Der demokratische US-Präsidentschaftskandidat Joe Biden hat den Senat eindringlich aufgerufen, nicht bereits vor der Wahl im November über den Nachfolger der verstorbenen Verfassungsrichterin Ruth Bader Ginsburg abzustimmen. Das Vorhaben von US-Präsident Donald Trump, den vakanten Posten im Supreme Court möglichst schnell zu besetzen, sei ein Akt „roher politischer Macht“, sagte Biden am Sonntag in einer Rede in Philadelphia. Trump gehe es um Macht. „Ausschließlich und schlicht.“
Wenn der Präsident der Kongresskammer einen Kandidaten präsentiere, dürften die Senatoren nicht tätig werden, „bis die Amerikaner ihren nächsten Präsidenten und ihren nächsten Kongress bestimmen konnten“, mahnte Biden, der Umfragen zufolge auf einen Sieg bei der Präsidentschaftswahl am 3. November hoffen kann.

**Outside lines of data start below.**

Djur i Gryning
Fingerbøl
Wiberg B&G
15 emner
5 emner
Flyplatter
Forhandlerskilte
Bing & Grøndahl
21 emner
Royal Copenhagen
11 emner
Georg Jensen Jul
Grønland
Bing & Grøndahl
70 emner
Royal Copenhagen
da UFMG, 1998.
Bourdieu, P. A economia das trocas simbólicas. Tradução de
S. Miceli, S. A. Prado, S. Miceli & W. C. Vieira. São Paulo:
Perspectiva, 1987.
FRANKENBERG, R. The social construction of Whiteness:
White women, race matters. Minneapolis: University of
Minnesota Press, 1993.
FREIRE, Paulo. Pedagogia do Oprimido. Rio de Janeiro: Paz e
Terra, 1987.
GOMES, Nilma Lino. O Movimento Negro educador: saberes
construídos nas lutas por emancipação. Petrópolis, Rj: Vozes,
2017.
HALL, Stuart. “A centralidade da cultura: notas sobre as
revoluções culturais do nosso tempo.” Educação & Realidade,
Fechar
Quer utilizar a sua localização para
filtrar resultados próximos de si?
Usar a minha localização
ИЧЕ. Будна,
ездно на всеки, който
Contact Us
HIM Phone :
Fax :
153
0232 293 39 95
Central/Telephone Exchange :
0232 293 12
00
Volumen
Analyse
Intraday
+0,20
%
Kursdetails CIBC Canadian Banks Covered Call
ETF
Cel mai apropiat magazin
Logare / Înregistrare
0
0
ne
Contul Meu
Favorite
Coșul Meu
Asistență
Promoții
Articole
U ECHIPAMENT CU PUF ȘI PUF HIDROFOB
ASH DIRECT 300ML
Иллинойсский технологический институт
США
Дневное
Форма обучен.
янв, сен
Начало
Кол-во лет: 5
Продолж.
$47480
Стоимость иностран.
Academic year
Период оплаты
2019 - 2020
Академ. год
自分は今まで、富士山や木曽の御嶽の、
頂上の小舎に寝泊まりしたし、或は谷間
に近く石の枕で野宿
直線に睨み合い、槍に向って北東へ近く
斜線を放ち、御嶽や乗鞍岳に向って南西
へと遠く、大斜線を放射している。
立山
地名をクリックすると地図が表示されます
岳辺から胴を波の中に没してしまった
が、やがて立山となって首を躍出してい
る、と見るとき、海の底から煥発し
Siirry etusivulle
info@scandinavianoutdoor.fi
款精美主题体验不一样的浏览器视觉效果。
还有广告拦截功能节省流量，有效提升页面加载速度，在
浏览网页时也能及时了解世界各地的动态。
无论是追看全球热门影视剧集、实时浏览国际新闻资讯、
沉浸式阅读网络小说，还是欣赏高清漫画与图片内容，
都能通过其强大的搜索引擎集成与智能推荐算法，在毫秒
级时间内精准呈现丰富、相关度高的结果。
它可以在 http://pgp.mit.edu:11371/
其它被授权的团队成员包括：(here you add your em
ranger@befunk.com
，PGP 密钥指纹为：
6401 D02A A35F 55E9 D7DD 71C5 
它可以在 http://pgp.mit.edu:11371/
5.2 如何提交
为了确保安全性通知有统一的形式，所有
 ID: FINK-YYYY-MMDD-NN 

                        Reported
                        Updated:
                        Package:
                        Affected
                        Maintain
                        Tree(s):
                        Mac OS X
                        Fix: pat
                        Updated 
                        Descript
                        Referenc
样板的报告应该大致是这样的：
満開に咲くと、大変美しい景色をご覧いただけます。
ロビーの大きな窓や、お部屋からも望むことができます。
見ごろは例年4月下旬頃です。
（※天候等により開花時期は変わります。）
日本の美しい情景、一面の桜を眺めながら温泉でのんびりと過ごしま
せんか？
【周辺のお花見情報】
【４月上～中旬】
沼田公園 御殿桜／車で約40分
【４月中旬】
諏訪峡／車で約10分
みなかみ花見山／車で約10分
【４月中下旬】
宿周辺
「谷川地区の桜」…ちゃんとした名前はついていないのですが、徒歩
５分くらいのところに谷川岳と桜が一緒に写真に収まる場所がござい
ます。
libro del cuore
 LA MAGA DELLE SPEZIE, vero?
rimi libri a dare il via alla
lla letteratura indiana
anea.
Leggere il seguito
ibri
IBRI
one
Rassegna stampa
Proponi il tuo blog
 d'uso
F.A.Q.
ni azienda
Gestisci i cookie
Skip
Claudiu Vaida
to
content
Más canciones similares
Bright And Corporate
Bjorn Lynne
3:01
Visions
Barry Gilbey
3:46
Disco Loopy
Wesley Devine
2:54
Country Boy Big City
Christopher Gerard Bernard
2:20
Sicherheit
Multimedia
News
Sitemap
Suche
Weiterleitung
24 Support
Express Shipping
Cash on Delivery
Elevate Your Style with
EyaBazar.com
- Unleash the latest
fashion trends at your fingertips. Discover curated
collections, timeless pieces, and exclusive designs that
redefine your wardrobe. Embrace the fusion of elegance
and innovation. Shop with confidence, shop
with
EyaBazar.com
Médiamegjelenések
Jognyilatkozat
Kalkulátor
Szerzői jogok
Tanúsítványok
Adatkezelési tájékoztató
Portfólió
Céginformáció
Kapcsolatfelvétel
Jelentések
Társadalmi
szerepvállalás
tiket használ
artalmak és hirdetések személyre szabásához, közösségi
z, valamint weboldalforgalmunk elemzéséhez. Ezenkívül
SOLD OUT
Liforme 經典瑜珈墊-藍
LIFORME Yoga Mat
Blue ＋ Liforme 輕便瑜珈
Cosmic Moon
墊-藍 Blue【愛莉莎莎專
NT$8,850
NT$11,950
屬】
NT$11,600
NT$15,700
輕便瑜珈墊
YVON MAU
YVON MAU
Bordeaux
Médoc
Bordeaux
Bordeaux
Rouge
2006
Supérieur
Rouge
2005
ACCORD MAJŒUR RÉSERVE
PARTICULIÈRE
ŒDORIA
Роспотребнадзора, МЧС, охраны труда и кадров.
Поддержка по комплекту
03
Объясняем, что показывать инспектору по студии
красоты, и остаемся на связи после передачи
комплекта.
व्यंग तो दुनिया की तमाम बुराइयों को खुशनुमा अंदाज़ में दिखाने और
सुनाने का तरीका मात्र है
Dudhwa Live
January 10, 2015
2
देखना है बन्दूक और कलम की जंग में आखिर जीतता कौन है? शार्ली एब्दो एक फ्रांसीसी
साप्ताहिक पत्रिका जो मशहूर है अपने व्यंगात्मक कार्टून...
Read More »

„Wenn Donald Trump die Wahl gewinnt, dann sollte der Senat über seine Auswahl entscheiden – und diesen Nominierten fair beurteilen“, fügte der Demokrat hinzu. „Aber wenn ich die Wahl gewinne, sollte Präsident Trumps Nominierung zurückgezogen werden.“
Den republikanischen Mehrheitsführer im Senat, Mitch McConnell, kritisierte Biden dafür, dass dieser „in der Stunde nach der Verkündung des Todes“ von Ginsburg bereits angekündigt habe, eine Abstimmung über ihre Nachfolge zu organisieren.
Ginsburg war am Freitag im Alter von 87 Jahren an Krebs gestorben. Die entstandene Vakanz im Supreme Court bietet den Republikanern die Chance, dort womöglich für Jahrzehnte eine konservative Mehrheit zu sichern. Trump nannte die Bestimmung ihres Nachfolgers eine „Verpflichtung ohne Aufschub“. Daher werde er „sehr bald“ eine Wahl treffen, wobei es sich „höchstwahrscheinlich“ um eine Frau handeln werde.
Gemäß der US-Verfassung bestimmt der Präsident die Richter des Obersten Gerichtshofs und der Senat muss dem Vorschlag zustimmen. Dort haben die Republikaner derzeit 53 und die Demokraten 47 Sitze. Eine Abstimmung so kurz vor der Präsidentschaftswahl wäre höchst ungewöhnlich, denn die Richter werden auf Lebenszeit ernannt und ihre politische Ausrichtung beeinflusst die Rechtsprechung in den USA auf Jahrzehnte.
2016 hatte sich Mehrheitsführer McConnell zehn Monate vor der Präsidentschaftswahl geweigert, den vom damaligen demokratischen Präsidenten Barack Obama vorgeschlagenen Nachfolger für einen gestorbenen konservativen Richter zur Abstimmung zu stellen. Nun sind es gerade einmal noch sechs Wochen bis zur Wahl.
Die Republikaner dürften jetzt keine andere Linie in dem Nachfolge-Streit vertreten, „nur weil es ihren Interessen dient“, sagte Biden in Philadelphia. Da er „nicht naiv“ sei, appelliere er in dieser Frage nicht an Trump oder an McConnell, sondern „an die Handvoll republikanischer Senatoren“, die „im Grunde ihres Herzens wissen, was gut für ihr Land ist“. Diese sollten „ihrem Gewissen folgen“.
Am Sonntag sprach sich eine zweite republikanische Senatorin gegen eine Personalentscheidung für das Oberste Gericht vor der Präsidentschaftswahl aus. Lisa Murkowski aus dem Bundesstaat Alaska erklärte, sie lehne eine Abstimmung „so kurz“ vor der Wahl ab. Am Samstag hatte dies bereits die republikanische Senatorin Susan Collins aus dem Bundesstaat Maine öffentlich abgelehnt. Sollten noch zwei weitere Republikaner im Senat diese Haltung vertreten, könnte das von Trump gewünschte frühe Votum abgeschmettert werden.